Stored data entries
BEGIN
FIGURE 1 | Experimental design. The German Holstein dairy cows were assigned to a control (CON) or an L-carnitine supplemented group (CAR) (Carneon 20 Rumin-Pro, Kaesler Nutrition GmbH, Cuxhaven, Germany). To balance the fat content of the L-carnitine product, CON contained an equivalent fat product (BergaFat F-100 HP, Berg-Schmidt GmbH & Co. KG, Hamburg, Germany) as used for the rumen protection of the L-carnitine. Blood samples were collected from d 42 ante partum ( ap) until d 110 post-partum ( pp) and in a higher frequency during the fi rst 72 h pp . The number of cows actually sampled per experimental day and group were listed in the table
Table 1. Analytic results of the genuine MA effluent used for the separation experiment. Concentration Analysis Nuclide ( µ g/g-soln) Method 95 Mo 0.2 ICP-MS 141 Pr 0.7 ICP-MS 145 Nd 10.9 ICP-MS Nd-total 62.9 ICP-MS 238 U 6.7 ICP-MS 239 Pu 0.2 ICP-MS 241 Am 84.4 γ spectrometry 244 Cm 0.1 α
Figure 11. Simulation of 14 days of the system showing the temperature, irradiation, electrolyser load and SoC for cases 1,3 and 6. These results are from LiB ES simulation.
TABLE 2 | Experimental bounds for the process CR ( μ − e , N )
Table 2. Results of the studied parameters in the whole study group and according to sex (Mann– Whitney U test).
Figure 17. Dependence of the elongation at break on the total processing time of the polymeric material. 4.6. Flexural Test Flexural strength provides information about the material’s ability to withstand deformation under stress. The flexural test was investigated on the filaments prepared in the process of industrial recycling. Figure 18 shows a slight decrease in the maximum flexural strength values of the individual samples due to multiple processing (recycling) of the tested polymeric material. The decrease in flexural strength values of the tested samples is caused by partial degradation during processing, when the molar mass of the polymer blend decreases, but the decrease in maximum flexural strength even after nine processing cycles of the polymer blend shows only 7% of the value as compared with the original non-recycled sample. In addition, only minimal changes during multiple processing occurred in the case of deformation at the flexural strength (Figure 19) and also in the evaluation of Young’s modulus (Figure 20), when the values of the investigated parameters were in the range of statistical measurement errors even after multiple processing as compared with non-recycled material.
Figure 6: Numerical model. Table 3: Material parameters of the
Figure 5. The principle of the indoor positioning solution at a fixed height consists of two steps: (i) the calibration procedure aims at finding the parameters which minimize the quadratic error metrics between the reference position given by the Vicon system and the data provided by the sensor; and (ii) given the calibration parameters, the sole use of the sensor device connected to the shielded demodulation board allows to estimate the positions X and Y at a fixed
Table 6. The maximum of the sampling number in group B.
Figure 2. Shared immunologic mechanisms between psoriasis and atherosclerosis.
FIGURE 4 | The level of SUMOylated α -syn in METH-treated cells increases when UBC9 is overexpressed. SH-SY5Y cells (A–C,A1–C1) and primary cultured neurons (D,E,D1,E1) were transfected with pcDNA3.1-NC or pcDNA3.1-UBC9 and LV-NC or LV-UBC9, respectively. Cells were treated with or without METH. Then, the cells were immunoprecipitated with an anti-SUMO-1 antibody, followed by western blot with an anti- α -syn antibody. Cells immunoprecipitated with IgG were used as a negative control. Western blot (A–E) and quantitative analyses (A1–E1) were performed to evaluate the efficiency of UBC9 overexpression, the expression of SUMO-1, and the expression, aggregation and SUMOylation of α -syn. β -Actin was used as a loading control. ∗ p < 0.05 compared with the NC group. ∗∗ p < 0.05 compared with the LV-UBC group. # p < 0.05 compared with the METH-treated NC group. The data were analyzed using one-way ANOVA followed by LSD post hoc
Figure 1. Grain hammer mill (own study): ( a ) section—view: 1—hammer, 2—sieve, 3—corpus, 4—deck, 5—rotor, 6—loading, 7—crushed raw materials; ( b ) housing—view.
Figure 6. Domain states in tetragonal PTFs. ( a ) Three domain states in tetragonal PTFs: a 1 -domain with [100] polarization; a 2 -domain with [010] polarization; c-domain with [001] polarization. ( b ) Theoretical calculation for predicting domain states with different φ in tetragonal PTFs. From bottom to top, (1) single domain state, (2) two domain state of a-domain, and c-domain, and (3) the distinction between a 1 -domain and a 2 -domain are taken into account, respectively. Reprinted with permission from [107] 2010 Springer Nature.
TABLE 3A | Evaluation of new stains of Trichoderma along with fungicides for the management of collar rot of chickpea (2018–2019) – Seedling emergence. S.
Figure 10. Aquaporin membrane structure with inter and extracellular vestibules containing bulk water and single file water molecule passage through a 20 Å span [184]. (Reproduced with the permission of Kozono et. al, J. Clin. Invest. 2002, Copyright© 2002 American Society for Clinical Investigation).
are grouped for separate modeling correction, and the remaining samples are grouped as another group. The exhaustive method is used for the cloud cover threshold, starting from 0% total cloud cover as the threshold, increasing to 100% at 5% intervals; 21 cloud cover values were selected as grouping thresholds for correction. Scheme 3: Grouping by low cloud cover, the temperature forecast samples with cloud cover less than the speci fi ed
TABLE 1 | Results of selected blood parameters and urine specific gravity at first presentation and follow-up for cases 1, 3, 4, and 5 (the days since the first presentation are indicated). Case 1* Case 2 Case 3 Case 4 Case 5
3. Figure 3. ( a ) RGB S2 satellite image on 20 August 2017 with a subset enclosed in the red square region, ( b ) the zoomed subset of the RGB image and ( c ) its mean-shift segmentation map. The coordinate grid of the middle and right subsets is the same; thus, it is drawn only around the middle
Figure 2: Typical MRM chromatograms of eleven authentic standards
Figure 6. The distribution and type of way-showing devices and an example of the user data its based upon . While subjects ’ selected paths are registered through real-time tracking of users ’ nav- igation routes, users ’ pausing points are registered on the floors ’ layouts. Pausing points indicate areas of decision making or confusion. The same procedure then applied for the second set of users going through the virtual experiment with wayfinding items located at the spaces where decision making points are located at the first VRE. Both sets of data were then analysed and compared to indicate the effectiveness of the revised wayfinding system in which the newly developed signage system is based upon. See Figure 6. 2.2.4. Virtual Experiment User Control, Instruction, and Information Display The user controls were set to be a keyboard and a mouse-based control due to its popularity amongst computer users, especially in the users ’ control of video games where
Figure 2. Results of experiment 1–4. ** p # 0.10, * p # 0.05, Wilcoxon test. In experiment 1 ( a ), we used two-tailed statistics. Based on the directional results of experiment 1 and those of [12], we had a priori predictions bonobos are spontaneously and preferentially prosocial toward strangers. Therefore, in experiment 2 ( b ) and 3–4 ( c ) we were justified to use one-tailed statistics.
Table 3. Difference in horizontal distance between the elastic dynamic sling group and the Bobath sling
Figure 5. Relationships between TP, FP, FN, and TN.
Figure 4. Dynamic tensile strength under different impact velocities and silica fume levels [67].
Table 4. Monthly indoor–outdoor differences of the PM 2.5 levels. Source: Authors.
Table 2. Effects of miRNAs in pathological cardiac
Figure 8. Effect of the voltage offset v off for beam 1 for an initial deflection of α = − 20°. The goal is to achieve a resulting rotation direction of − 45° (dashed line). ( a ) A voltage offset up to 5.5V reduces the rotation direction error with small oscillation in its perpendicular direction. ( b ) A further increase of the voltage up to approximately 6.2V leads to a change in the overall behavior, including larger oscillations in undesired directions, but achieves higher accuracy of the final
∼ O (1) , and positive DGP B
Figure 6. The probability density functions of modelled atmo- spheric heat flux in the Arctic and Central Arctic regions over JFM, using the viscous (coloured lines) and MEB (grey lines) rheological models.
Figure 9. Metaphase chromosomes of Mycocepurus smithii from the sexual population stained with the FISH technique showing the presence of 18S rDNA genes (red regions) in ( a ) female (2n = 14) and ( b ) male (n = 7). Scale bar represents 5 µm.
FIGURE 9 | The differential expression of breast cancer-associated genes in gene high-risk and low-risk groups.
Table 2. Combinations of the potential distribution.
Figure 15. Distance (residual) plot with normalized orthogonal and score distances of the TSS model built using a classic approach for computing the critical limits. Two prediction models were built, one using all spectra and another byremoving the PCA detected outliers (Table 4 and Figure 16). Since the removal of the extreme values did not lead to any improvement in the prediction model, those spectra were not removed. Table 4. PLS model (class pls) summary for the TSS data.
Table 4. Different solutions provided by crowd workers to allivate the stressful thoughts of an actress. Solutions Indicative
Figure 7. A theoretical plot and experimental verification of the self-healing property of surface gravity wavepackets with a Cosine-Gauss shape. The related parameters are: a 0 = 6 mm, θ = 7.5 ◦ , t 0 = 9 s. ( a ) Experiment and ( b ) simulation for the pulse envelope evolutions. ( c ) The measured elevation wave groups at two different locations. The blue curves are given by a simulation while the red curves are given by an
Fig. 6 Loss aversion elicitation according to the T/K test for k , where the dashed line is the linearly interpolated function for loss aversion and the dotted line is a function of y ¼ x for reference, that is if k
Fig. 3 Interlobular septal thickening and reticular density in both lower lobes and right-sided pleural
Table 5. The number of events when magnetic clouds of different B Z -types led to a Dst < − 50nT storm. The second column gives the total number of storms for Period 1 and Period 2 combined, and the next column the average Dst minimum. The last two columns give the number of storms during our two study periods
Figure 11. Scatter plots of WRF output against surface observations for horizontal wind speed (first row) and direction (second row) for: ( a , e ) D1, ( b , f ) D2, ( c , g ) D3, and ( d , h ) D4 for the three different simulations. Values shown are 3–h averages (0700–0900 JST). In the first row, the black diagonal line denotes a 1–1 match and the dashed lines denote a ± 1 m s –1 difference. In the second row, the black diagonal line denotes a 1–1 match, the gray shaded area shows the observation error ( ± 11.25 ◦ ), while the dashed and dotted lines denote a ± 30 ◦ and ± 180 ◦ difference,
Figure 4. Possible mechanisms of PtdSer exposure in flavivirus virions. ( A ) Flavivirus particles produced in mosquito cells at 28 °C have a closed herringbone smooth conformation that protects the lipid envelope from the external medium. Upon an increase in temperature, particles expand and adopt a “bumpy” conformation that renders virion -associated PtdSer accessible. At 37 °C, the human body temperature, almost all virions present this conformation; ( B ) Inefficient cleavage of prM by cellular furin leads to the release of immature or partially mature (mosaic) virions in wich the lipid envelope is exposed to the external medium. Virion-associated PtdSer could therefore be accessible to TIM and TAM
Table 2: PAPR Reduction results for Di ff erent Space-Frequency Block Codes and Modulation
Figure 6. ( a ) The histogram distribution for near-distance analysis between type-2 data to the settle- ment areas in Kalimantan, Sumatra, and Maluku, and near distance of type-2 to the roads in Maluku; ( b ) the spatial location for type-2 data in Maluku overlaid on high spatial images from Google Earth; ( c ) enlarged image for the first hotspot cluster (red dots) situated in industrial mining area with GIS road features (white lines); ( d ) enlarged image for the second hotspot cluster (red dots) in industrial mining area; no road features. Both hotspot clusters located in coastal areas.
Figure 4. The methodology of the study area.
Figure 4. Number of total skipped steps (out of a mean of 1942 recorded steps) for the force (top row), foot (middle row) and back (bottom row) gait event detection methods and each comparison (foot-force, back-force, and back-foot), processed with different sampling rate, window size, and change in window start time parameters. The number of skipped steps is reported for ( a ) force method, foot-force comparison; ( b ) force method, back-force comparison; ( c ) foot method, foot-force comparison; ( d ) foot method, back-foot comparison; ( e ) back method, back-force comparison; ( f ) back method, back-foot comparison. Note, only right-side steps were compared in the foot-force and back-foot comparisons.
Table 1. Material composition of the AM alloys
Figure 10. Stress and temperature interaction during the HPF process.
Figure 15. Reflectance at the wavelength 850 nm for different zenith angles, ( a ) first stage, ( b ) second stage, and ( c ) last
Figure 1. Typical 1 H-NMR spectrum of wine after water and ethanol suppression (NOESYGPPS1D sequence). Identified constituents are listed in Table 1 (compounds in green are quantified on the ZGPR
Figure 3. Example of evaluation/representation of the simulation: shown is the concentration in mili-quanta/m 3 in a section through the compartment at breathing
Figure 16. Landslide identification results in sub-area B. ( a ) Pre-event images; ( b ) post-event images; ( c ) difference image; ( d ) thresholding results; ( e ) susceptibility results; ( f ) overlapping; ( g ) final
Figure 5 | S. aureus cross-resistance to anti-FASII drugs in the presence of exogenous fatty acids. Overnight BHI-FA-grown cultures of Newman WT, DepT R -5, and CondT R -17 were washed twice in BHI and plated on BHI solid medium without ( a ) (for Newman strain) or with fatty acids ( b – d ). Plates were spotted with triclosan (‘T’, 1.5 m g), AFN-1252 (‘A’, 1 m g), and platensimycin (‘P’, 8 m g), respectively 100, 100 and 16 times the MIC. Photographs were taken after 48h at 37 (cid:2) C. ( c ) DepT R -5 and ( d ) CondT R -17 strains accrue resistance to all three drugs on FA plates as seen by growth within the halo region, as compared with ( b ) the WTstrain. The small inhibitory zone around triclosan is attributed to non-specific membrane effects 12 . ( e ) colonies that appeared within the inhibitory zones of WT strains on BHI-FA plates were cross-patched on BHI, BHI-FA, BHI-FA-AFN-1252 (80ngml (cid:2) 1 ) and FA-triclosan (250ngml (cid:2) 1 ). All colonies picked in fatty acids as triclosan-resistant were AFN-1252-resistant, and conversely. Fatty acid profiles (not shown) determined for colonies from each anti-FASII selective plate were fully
END
- Instructions to follow -
Every line of the data above that includes "Typical" should be listed.

- Result of the exercise -
Figure 2: Typical MRM chromatograms of eleven authentic standards
Figure 1. Typical 1 H-NMR spectrum of wine after water and ethanol suppression (NOESYGPPS1D sequence). Identified constituents are listed in Table 1 (compounds in green are quantified on the ZGPR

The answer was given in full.